I tried to sit thru my first Akira Kurosawa movie of this marathon, The Bad Sleep Well, but the bad/missing translation combined with this oppressive heat just irritated me to no end. I wasn’t going to sit thru two hours plus of this horrible half-assed translation. So I switched to the classic Hitchcock suspense movie, Psycho and now I probably won’t be able to take a shower for a while. Great.
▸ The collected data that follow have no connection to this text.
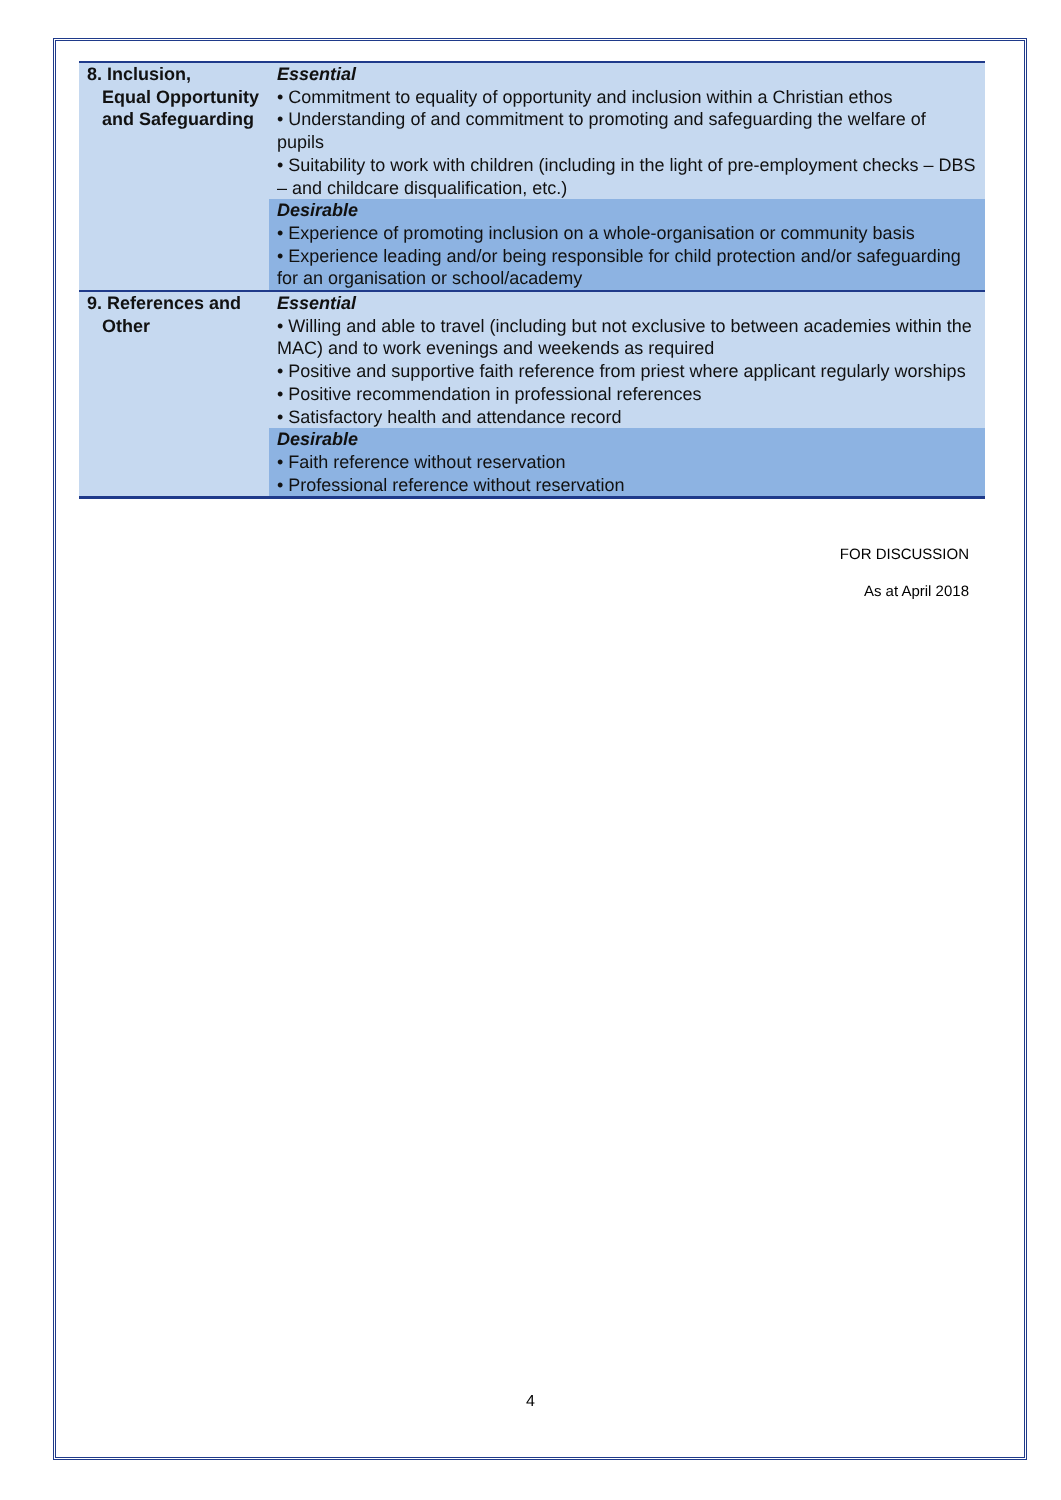| 8. Inclusion, Equal Opportunity and Safeguarding | Essential • Commitment to equality of opportunity and inclusion within a Christian ethos • Understanding of and commitment to promoting and safeguarding the welfare of pupils • Suitability to work with children (including in the light of pre-employment checks – DBS – and childcare disqualification, etc.) |
| | Desirable • Experience of promoting inclusion on a whole-organisation or community basis • Experience leading and/or being responsible for child protection and/or safeguarding for an organisation or school/academy |
| 9. References and Other | Essential • Willing and able to travel (including but not exclusive to between academies within the MAC) and to work evenings and weekends as required • Positive and supportive faith reference from priest where applicant regularly worships • Positive recommendation in professional references • Satisfactory health and attendance record |
| | Desirable • Faith reference without reservation • Professional reference without reservation |
FOR DISCUSSION
As at April 2018
4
I guess since I watched a portion of the Kurosawa movie, I should at least comment on what it’s about, at least the amount that I watched. The story, in general, is about a bunch of corrupt businessmen (there’s an oxymoron) getting their come-uppance. The movie begins at a wedding and Kurosawa does an excellent job of putting in the pit with a bunch of journalists who are observing this “interesting” wedding. That’s about as far as I got. Like I said, the translation was horrible and even though I can understand a majority of what the actors were saying, seeing the F.O.B. translation at the bottom got annoying. The rest of the movie is about the young man who marries this woman, who happens to be the daughter of one of these corrupt S.O.B.s and (is cripple) and how the young man uses her to avenge his father’s suicide.
So then Psycho. In the two movies that I’ve watched Janet Leigh in so far, she’s been carrying a briefcase. Just an observation. In Touch of Evil, she’s holding Charlie Heston’s briefcase that carries his gun that ends up being used in a murder. In Psycho, she’s stolen $40,000 and absconds to the lovely Bates Motel, where the caretaker has Mommy issues and, well, I’m not going to ruin that part for you.
The shower scene is, of course classic, but equally tense is the staircase scene toward the end as Leigh enters the Bates Motel. The shadows, the music, the atmosphere. It’s all top-notch. I do however need to break away from using Hitch as a crutch. Similarly to Chaplin’s movies in the early part of this sojourn, Hitch’s movies, while great, have been my fall back one too many times.
Other movies from 1960 include Spartacus, the Jack Lemmon classic The Apartment, the French New Wave crime drama Breathless, Fellini’s La Dolce Vita and The Magnificent Seven, a blatant rip-off of Kurosawa’s Seven Samurai. Tomorrow, Paul Newman. Jackie Gleason. A pool table and an epic/classic showdown.